• **DATA FOR THE TASK**
----------------
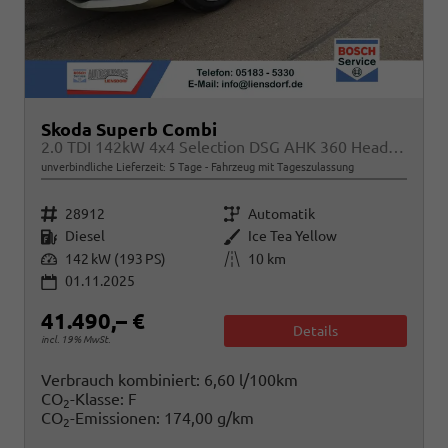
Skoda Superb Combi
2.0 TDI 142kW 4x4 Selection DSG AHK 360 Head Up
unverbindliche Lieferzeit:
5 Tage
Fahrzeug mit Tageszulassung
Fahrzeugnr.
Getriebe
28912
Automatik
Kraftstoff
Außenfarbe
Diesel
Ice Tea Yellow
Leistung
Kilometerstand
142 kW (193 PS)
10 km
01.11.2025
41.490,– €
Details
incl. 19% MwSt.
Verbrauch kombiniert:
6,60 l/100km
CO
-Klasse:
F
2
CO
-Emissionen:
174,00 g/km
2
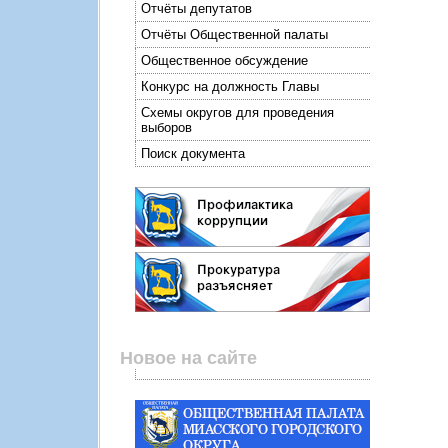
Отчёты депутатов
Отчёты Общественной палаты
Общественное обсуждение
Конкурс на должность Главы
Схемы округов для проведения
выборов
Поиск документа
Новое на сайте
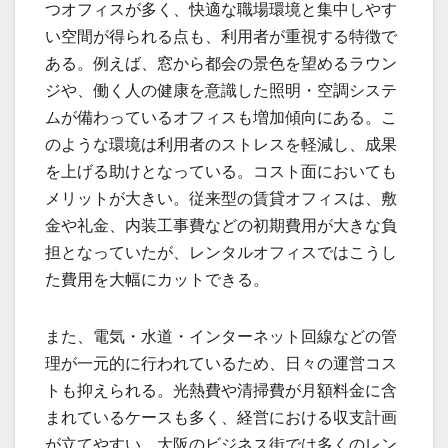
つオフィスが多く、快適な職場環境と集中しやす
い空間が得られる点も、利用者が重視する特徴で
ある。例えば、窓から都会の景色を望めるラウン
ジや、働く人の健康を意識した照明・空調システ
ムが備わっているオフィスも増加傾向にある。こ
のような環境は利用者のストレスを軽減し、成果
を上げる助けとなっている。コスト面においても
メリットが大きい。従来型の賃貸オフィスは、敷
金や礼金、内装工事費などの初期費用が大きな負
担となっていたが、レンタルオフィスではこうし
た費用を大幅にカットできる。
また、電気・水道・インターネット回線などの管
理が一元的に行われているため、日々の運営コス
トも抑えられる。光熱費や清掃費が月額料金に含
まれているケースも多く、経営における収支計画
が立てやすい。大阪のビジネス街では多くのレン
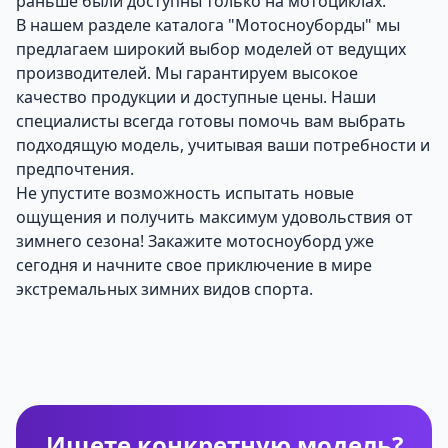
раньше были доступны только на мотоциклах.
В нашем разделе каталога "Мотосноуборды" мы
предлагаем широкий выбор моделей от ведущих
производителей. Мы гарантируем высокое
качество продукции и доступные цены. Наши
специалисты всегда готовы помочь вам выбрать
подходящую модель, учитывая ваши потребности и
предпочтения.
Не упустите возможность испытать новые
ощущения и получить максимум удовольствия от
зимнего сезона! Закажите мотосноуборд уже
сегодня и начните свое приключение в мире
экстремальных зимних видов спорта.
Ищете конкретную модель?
----------------
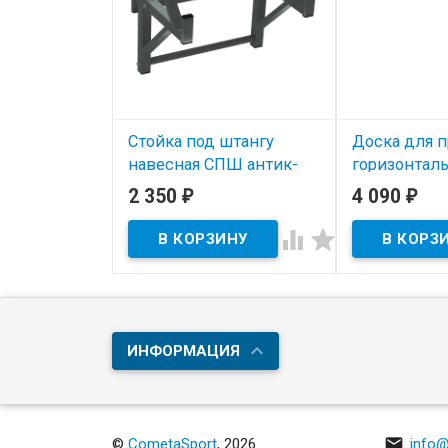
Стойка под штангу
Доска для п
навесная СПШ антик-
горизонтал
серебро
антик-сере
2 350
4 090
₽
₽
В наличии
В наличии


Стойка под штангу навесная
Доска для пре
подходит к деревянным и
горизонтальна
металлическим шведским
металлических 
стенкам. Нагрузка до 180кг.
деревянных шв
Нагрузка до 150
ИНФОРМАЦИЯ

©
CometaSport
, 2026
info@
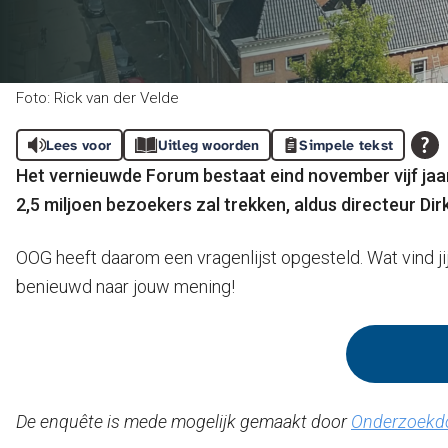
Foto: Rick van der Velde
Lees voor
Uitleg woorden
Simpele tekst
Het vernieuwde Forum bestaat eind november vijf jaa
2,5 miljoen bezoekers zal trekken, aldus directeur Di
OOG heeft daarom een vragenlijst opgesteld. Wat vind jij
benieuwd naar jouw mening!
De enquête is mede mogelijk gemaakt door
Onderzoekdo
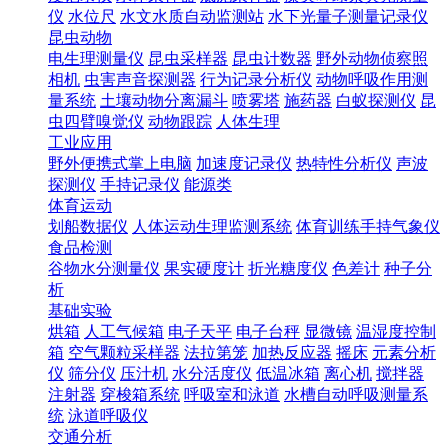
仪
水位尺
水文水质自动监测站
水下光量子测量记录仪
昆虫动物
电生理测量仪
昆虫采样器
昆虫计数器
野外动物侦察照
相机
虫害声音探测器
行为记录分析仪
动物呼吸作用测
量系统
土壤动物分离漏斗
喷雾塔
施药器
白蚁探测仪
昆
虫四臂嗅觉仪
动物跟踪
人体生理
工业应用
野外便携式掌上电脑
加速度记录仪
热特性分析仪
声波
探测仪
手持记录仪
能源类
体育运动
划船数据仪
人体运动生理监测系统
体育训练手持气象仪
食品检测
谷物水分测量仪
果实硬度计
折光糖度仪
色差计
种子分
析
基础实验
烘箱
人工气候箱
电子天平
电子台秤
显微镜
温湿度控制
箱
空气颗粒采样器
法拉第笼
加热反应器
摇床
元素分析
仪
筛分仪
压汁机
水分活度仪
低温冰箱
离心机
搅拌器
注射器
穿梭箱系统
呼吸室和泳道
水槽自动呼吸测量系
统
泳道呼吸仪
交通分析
----------------
• **WORK INSTRUCTIONS**
Copy the part of the listing that opens with the line containing "Skoda Superb Combi" and closes with the line containing "が立てやすい。大阪のビジネス街では多くのレン", including both of those lines, and leave out the pictures.

• **SOLUTION FOR THIS EXERCISE**
Skoda Superb Combi
2.0 TDI 142kW 4x4 Selection DSG AHK 360 Head Up
unverbindliche Lieferzeit:
5 Tage
Fahrzeug mit Tageszulassung
Fahrzeugnr.
Getriebe
28912
Automatik
Kraftstoff
Außenfarbe
Diesel
Ice Tea Yellow
Leistung
Kilometerstand
142 kW (193 PS)
10 km
01.11.2025
41.490,– €
Details
incl. 19% MwSt.
Verbrauch kombiniert:
6,60 l/100km
CO
-Klasse:
F
2
CO
-Emissionen:
174,00 g/km
2
Отчёты депутатов
Отчёты Общественной палаты
Общественное обсуждение
Конкурс на должность Главы
Схемы округов для проведения
выборов
Поиск документа
Новое на сайте
つオフィスが多く、快適な職場環境と集中しやす
い空間が得られる点も、利用者が重視する特徴で
ある。例えば、窓から都会の景色を望めるラウン
ジや、働く人の健康を意識した照明・空調システ
ムが備わっているオフィスも増加傾向にある。こ
のような環境は利用者のストレスを軽減し、成果
を上げる助けとなっている。コスト面においても
メリットが大きい。従来型の賃貸オフィスは、敷
金や礼金、内装工事費などの初期費用が大きな負
担となっていたが、レンタルオフィスではこうし
た費用を大幅にカットできる。
また、電気・水道・インターネット回線などの管
理が一元的に行われているため、日々の運営コス
トも抑えられる。光熱費や清掃費が月額料金に含
まれているケースも多く、経営における収支計画
が立てやすい。大阪のビジネス街では多くのレン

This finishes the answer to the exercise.